** Opening Supplied passage block **

Roundtable: Confronting Racism in Mormonism

The following is excerpted from Mormon Matters podcast episodes 79 and 80, “How Can We Truly Confront Racism within Mormon Thought and Culture?,” which can be heard in its entirety or downloaded by visiting www.mormonmatters.org. The podcast conversation took place in early March 2012, within days of the publication of a Washington Post article on the history of race issues in Mormonism. The most controversial aspect of the article was its discussion of several comments by then-BYU religion professor Randy Bott, in which he offered speculative defenses for the pre-1978 priesthood ban, suggesting that it was not “racist” because God was protecting a group not spiritually ready for the responsibilities associated with the priesthood and temple. Within hours of the article’s publication, the LDS Church’s website released a statement disavowing as speculation all theories—past or present—offering to explain the ban.

The panel discussion was led by Mormon Matters host, Dan Wotherspoon. Short bios of the panelists can be found at the end of this piece.

 

Dan Wotherspoon: Even though it has caused a great deal of cringing, the recent Washington Post article—and especially Professor Bott’s comments—have at least triggered good discussion. I’d like to have us begin with everyone sharing a bit about what people around you have been saying since the article and the Church’s response to it came out. Gina, has this raised a stir at all in New Zealand?

 

Gina Colvin: A little while ago, I did a study on LDS New Zealanders’ understanding of the past doctrine on race, and found that the Saints here think of it as an American problem. They see the racial issues of the pre-1978 period as an example of how religion and politics can get conflated. So, in terms of an immediate reaction, I haven’t seen any.

I teach Gospel Doctrine, and last week happened to be on 2 Nephi 26, which contains the “all are alike unto God” passage. This gave me a chance to discuss the Church’s statement, and it was met by surprise, with lots of people wanting to see copies of it. An older member of the class said, “I’ve never heard anything like that; that’s wonderful.” So, in terms of the discussion hitting the spotlight here, it hasn’t really happened.

 

Dan: Brad, what are people saying to you? Any patterns you’re noticing?

** Closing Supplied passage block **

**Work item A:** Return the roundtable text on racism in Mormonism word for word, from start to finish.
The roundtable text and the records are unrelated material.

** Opening Records for the exercise block **

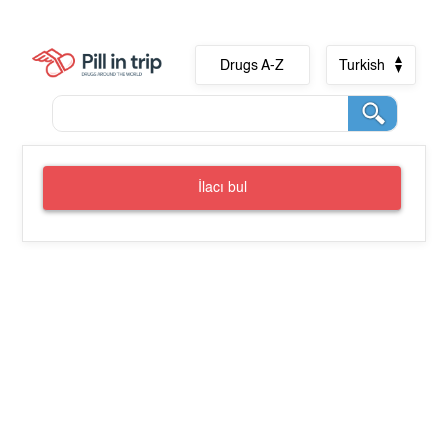
Drugs A-Z
Turkish
İlacı bul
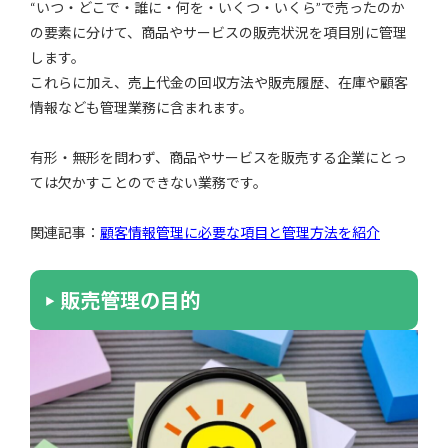
“いつ・どこで・誰に・何を・いくつ・いくら”で売ったのか
の要素に分けて、商品やサービスの販売状況を項目別に管理
します。
これらに加え、売上代金の回収方法や販売履歴、在庫や顧客
情報なども管理業務に含まれます。
有形・無形を問わず、商品やサービスを販売する企業にとっ
ては欠かすことのできない業務です。
関連記事：
顧客情報管理に必要な項目と管理方法を紹介
販売管理の目的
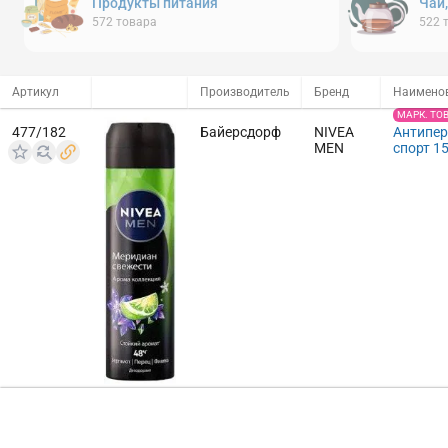
Продукты питания
Чай
572
товара
522
Артикул
Производитель
Бренд
Наимено
МАРК. ТО
477/182
Байерсдорф
NIVEA
Антипер
MEN
спорт 1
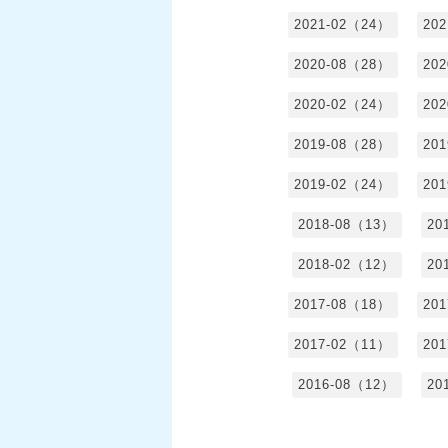
2021-02（24）
20
2020-08（28）
20
2020-02（24）
20
2019-08（28）
20
2019-02（24）
20
2018-08（13）
20
2018-02（12）
20
2017-08（18）
20
2017-02（11）
20
2016-08（12）
20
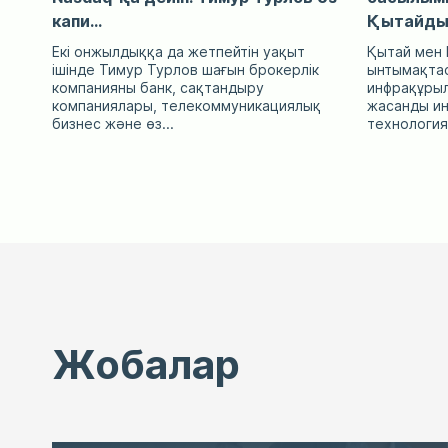
капи...
Қытайды.
Екі онжылдыққа да жетпейтін уақыт
Қытай мен 
ішінде Тимур Турлов шағын брокерлік
ынтымақтас
компанияны банк, сақтандыру
инфрақұрыл
компаниялары, телекоммуникациялық
жасанды ин
бизнес және өз...
технологиял
Жобалар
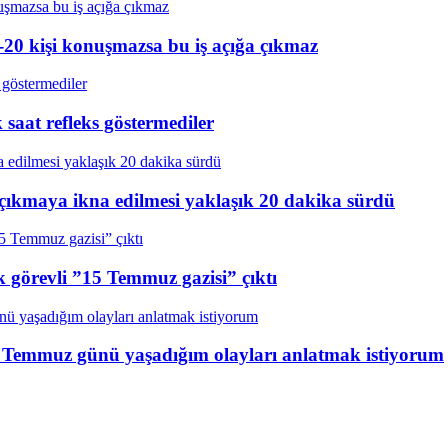
20 kişi konuşmazsa bu iş açığa çıkmaz
aat refleks göstermediler
çıkmaya ikna edilmesi yaklaşık 20 dakika sürdü
k görevli ”15 Temmuz gazisi” çıktı
15 Temmuz günü yaşadığım olayları anlatmak istiyorum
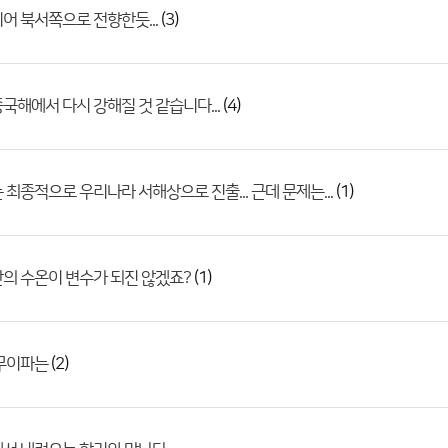
(3)
어 북서쪽으로 전향한듯...
(4)
국해에서 다시 강해질 것 같습니다...
(1)
 최종적으로 우리나라 서해상으로 진출... 근데 문제는...
(1)
의 수온이 변수가 되진 않겠죠?
(2)
 무이파는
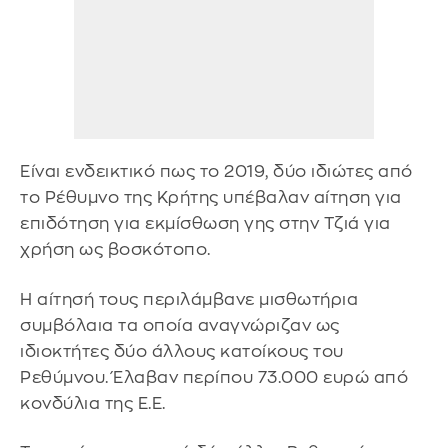
Είναι ενδεικτικό πως το 2019, δύο ιδιώτες από
το Ρέθυμνο της Κρήτης υπέβαλαν αίτηση για
επιδότηση για εκμίσθωση γης στην Τζιά για
χρήση ως βοσκότοπο.
Η αίτησή τους περιλάμβανε μισθωτήρια
συμβόλαια τα οποία αναγνώριζαν ως
ιδιοκτήτες δύο άλλους κατοίκους του
Ρεθύμνου. Έλαβαν περίπου 73.000 ευρώ από
κονδύλια της Ε.Ε.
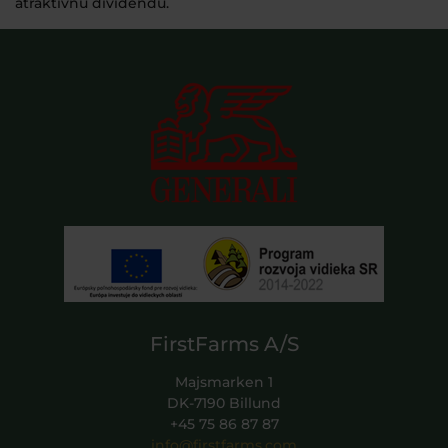
atraktívnu dividendu.
FirstFarms A/S
Majsmarken 1
DK-7190 Billund
+45 75 86 87 87
info@firstfarms.com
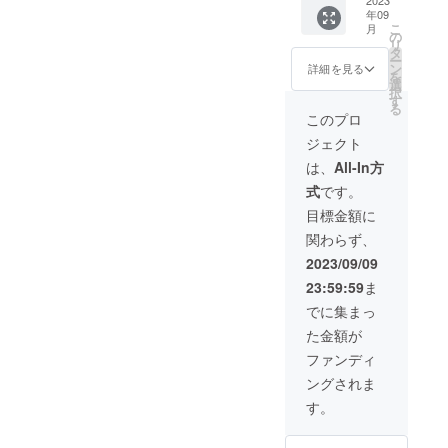
い。 保
360食分
年09
存方
（180
こ
月
法：直
袋）を
の
リ
射日光
原価以
タ
ー
を避け
下でご
ン
詳細を見る
を
て常温
提供さ
選
択
保存 賞
せてい
す
る
味期
ただき
このプロ
限：
ます。
ジェクト
2025年
・ト
1月
レーニ
は、
All-In方
ングジ
式
です。
ムの物
販とし
目標金額に
て ・会
関わらず、
社の福
利厚生
2023/09/09
として
23:59:59
ま
・飲食
店での
でに集まっ
メ
た金額が
ニュー
開拓と
ファンディ
して 沢
ングされま
山の方
に知っ
す。
ていた
だき、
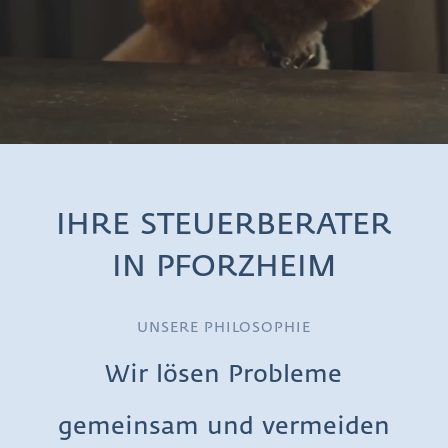
IHRE STEUERBERATER
IN PFORZHEIM
UNSERE PHILOSOPHIE
Wir lösen Probleme
gemeinsam und vermeiden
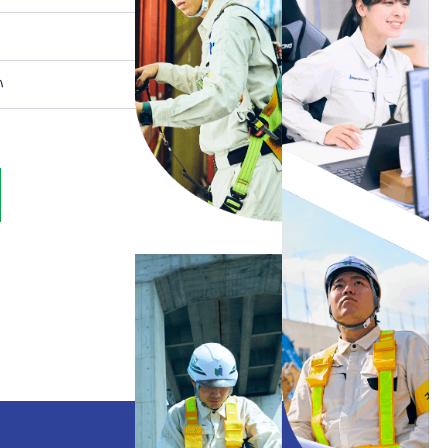
ンス相談窓口
い
個人情報の取扱いに関する基本方針
サイトマップ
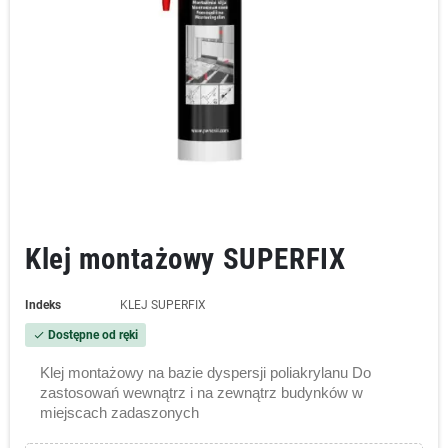
Klej montażowy SUPERFIX
Indeks
KLEJ SUPERFIX
Dostępne od ręki
check
Klej montażowy na bazie dyspersji poliakrylanu Do
zastosowań wewnątrz i na zewnątrz budynków w
miejscach zadaszonych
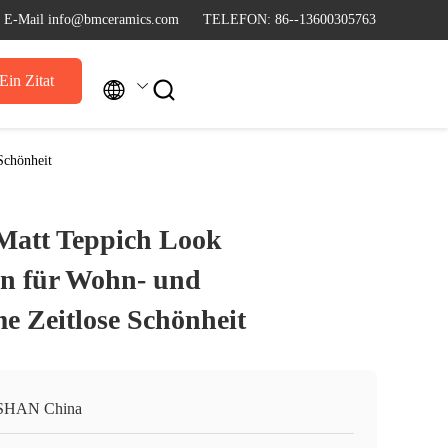
E-Mail info@bmceramics.com
TELEFON: 86--13600305763
Ein Zitat


Schönheit
att Teppich Look
sen für Wohn- und
e Zeitlose Schönheit
SHAN China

** Closing Records for the exercise block **

**Work item B:** Edit the records starting at the line containing "Klej montażowy SUPERFIX" and ending at the last line of the records, swapping "Dostępne od ręki" for "Dostępne na zamówienie" and keeping everything else identical. Give back only those lines, and leave the pictures out.

**Your response A:**
Roundtable: Confronting Racism in Mormonism

The following is excerpted from Mormon Matters podcast episodes 79 and 80, “How Can We Truly Confront Racism within Mormon Thought and Culture?,” which can be heard in its entirety or downloaded by visiting www.mormonmatters.org. The podcast conversation took place in early March 2012, within days of the publication of a Washington Post article on the history of race issues in Mormonism. The most controversial aspect of the article was its discussion of several comments by then-BYU religion professor Randy Bott, in which he offered speculative defenses for the pre-1978 priesthood ban, suggesting that it was not “racist” because God was protecting a group not spiritually ready for the responsibilities associated with the priesthood and temple. Within hours of the article’s publication, the LDS Church’s website released a statement disavowing as speculation all theories—past or present—offering to explain the ban.

The panel discussion was led by Mormon Matters host, Dan Wotherspoon. Short bios of the panelists can be found at the end of this piece.

 

Dan Wotherspoon: Even though it has caused a great deal of cringing, the recent Washington Post article—and especially Professor Bott’s comments—have at least triggered good discussion. I’d like to have us begin with everyone sharing a bit about what people around you have been saying since the article and the Church’s response to it came out. Gina, has this raised a stir at all in New Zealand?

 

Gina Colvin: A little while ago, I did a study on LDS New Zealanders’ understanding of the past doctrine on race, and found that the Saints here think of it as an American problem. They see the racial issues of the pre-1978 period as an example of how religion and politics can get conflated. So, in terms of an immediate reaction, I haven’t seen any.

I teach Gospel Doctrine, and last week happened to be on 2 Nephi 26, which contains the “all are alike unto God” passage. This gave me a chance to discuss the Church’s statement, and it was met by surprise, with lots of people wanting to see copies of it. An older member of the class said, “I’ve never heard anything like that; that’s wonderful.” So, in terms of the discussion hitting the spotlight here, it hasn’t really happened.

 

Dan: Brad, what are people saying to you? Any patterns you’re noticing?

**Your response B:**
Klej montażowy SUPERFIX
Indeks
KLEJ SUPERFIX
Dostępne na zamówienie
check
Klej montażowy na bazie dyspersji poliakrylanu Do
zastosowań wewnątrz i na zewnątrz budynków w
miejscach zadaszonych
E-Mail info@bmceramics.com
TELEFON: 86--13600305763
Ein Zitat


Schönheit
att Teppich Look
sen für Wohn- und
e Zeitlose Schönheit
SHAN China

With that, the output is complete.